Całością dyryguje zagrany przez Mikołaja Kubackiego syn milionera, Kamil (postać, nad którą – jak przyznaje sam reżyser – unosi się duch Piotra Woźniaka-Staraka, założyciela Watchout Studio, które wyprodukowało film). Do tego mamy – zgodnie z założeniem – cały przekrój karykaturalnych postaci: Waleria Gorobets wciela się w denerwującą ekoaktywistkę, Natalia Pitry to wyuzdana cam-girl, a siostra Julii Wieniawy, magnetyczna Alicja Wieniawa-Narkiewicz, jest emo-weganką z największym (finalnie) komediowym potencjałem. 

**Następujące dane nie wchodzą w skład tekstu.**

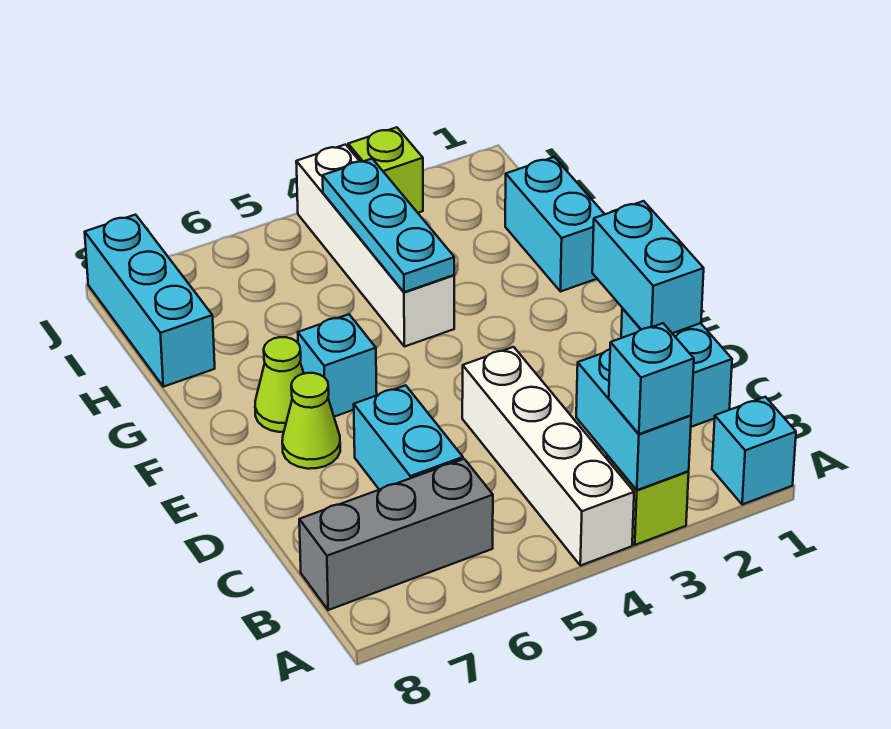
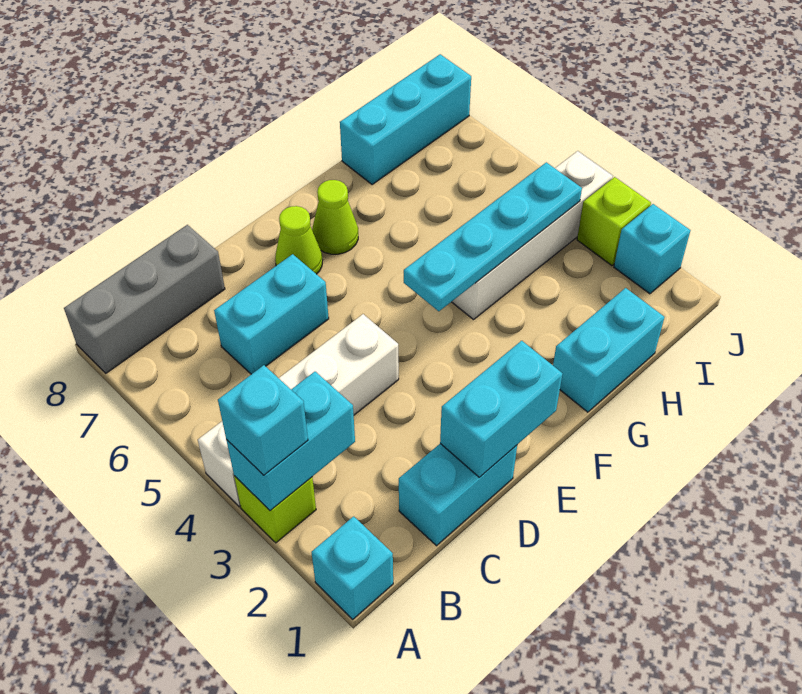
grey 1x3 brick [299,459,493,610] -> grey 1x3 brick turned to [64,225,225,373]
cyan 1x1 brick [298,314,377,417] -> cyan 1x1 brick moved to [614,204,690,294]
cyan 1x3 plate [323,159,454,292] -> cyan 1x4 plate [404,162,582,311]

„Apokawixa”, czyli polski „Zombieland” 

I choć obraz gen Z grubo tu przerysowany (tak, tak, oczywiście celowo), ostatecznie wydaje się dość akuratny. Nasi bohaterowie siedzą na tykającej bombie i – choć nawet wykrzykują zaangażowane hasła o świecie w płomieniach, którzy zostawiają im dorośli –  jak przychodzi co do czego, nie orientują się nawet, że wybuchła wojna. Wojna wcale nie jest „polsko-ruska” (że w taki grubo ciosany sposób nawiążę do dorobku reżyserskiego Żuławskiego), jednak odwołania do katastrofy, która nadeszła niezauważalnie, to prztyczek w nos dla nas wszystkich, nie tylko pseudozaangażowanej, a ostatecznie niewiele ogarniającej dzieciarni... W każdym razie: truta na potęgę Matka Ziemia postanawia się zemścić, a impreza życia zamienia się w jatkę z zombiakami. 

Jest brawurowo, ryzykancko, bez jeńców, na złamanie karku. Jest rozpierdziel, w którym odbijają się echa niedawnych netffliksowych hitów utrzymanych w konwencji slasherów („W lesie dziś nie zaśnie nikt” czy „Wszyscy moi przyjaciele nie żyją”). Jest też pojechana, gruba komedia (z Tomaszem Kotem, Cezarym Pazurą i Matyldą Damięcką, czyli przegranymi millenialsami i boomersami w tle). Taki trochę „Zombieland” po polsku.

Ostatecznie jednak jest szalony trip, który męczy. Całość nie przenosi na żadne fajniejsze poziomy świadomości. Nic nie zmienia. Czyni oczywiste konstatacje. Trochę nie wiadomo po co to, komu i na co... Cóż, może po prostu jestem za stara na takie zabawy. Z pewnością jednak dziękuję twórcom za Sebastiana Fabijańskiego w roli leśnego dziada (zarówno koncept, jak i jego realizacja turbodobre) i „profetyczne hordy” na końcu. Mocne. Trafne. Na czasie. A ponieważ to recenzja bez spojlerów, by dowiedzieć się, o co chodzi, musicie zobaczyć same i sami.